According to the briefing, a copy of which was obtained by Catholic News Service Dec. 8, the government definition will, in effect, make it "unlawful to require a Catholic priest to be male, unmarried or not in a civil partnership, etc., since no priest would be able to demonstrate that their time was wholly or mainly spent either leading liturgy or promoting and explaining doctrine."
It's tough to know what degree of alarm is justified here. The text of the proposal is troubling, but much depends on the concrete circumstances of enforcement, whether the law could or would in fact be used against the Church -- to return faithful Catholics to penal times, in effect. On the one hand we don't want to scream that the sky is falling when it isn't, on the other hand we'd be fools to deny that not only militant secularists but many of our co-religionists earnestly want the heavens to tumble and would press for the law's strictest possible enforcement so as to force the Church to capitulate.
Yet the real battle is not over a "clerical exemption" for Catholics but over the justice of discrimination full stop. The Church teaches that there are cases in which it is permissible and cases in which it is obligatory to discriminate.
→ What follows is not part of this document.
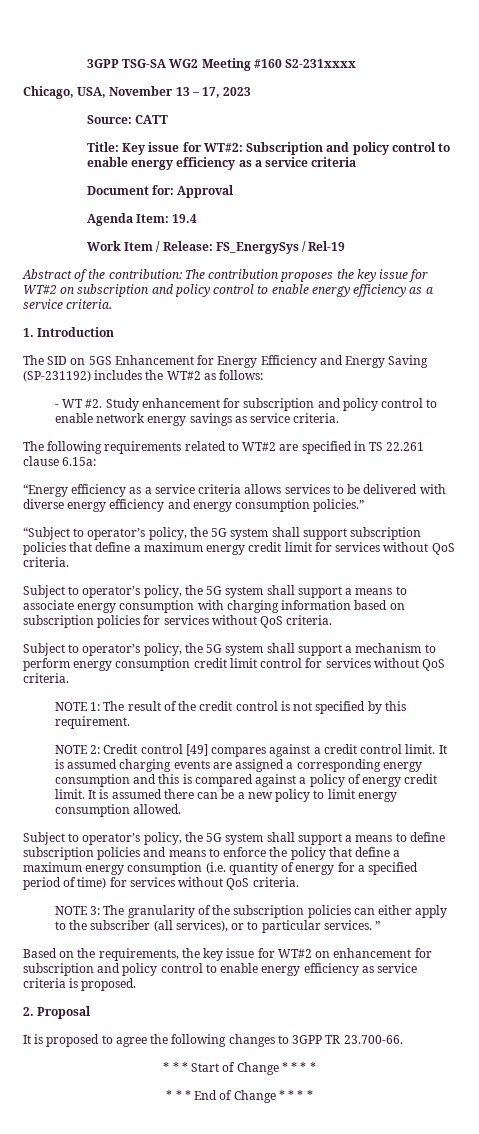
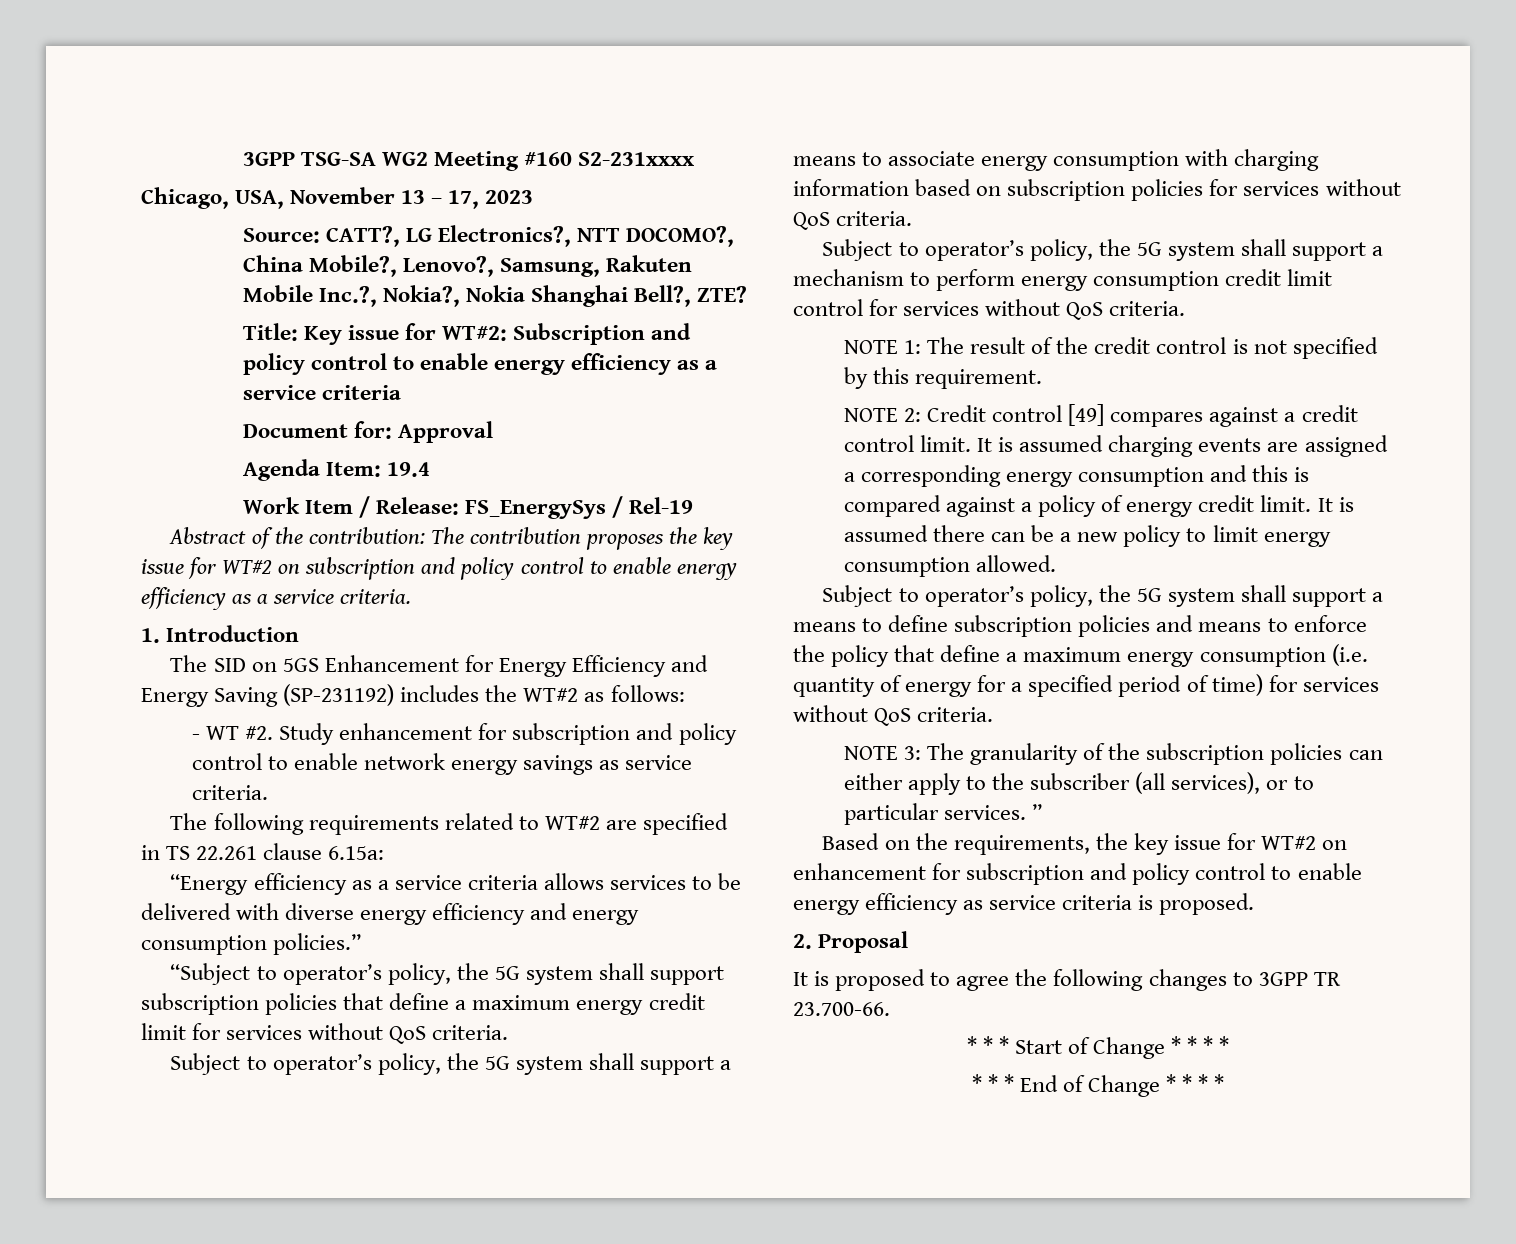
[135,115,169,124] CATT -> [325,225,735,247] [242,255,693,277] [242,285,748,307] CATT?, LG Electronics?, NTT DOCOMO?, China Mobile?, Lenovo?, Samsung, Rakuten Mobile Inc.?, Nokia?, Nokia Shanghai Bell?, ZTE?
The CDF sounded the call to arms seventeen years ago: "Where a matter of the common good is concerned, it is inappropriate for Church authorities to endorse or remain neutral toward adverse legislation even if it grants exceptions to Church organizations and institutions." By and large the bishops -- not only in Britain -- failed to rally and fight for this ground. Having ceded the main pass to the Church's adversaries, they can hardly be shocked to learn that the war has moved beneath their own windows.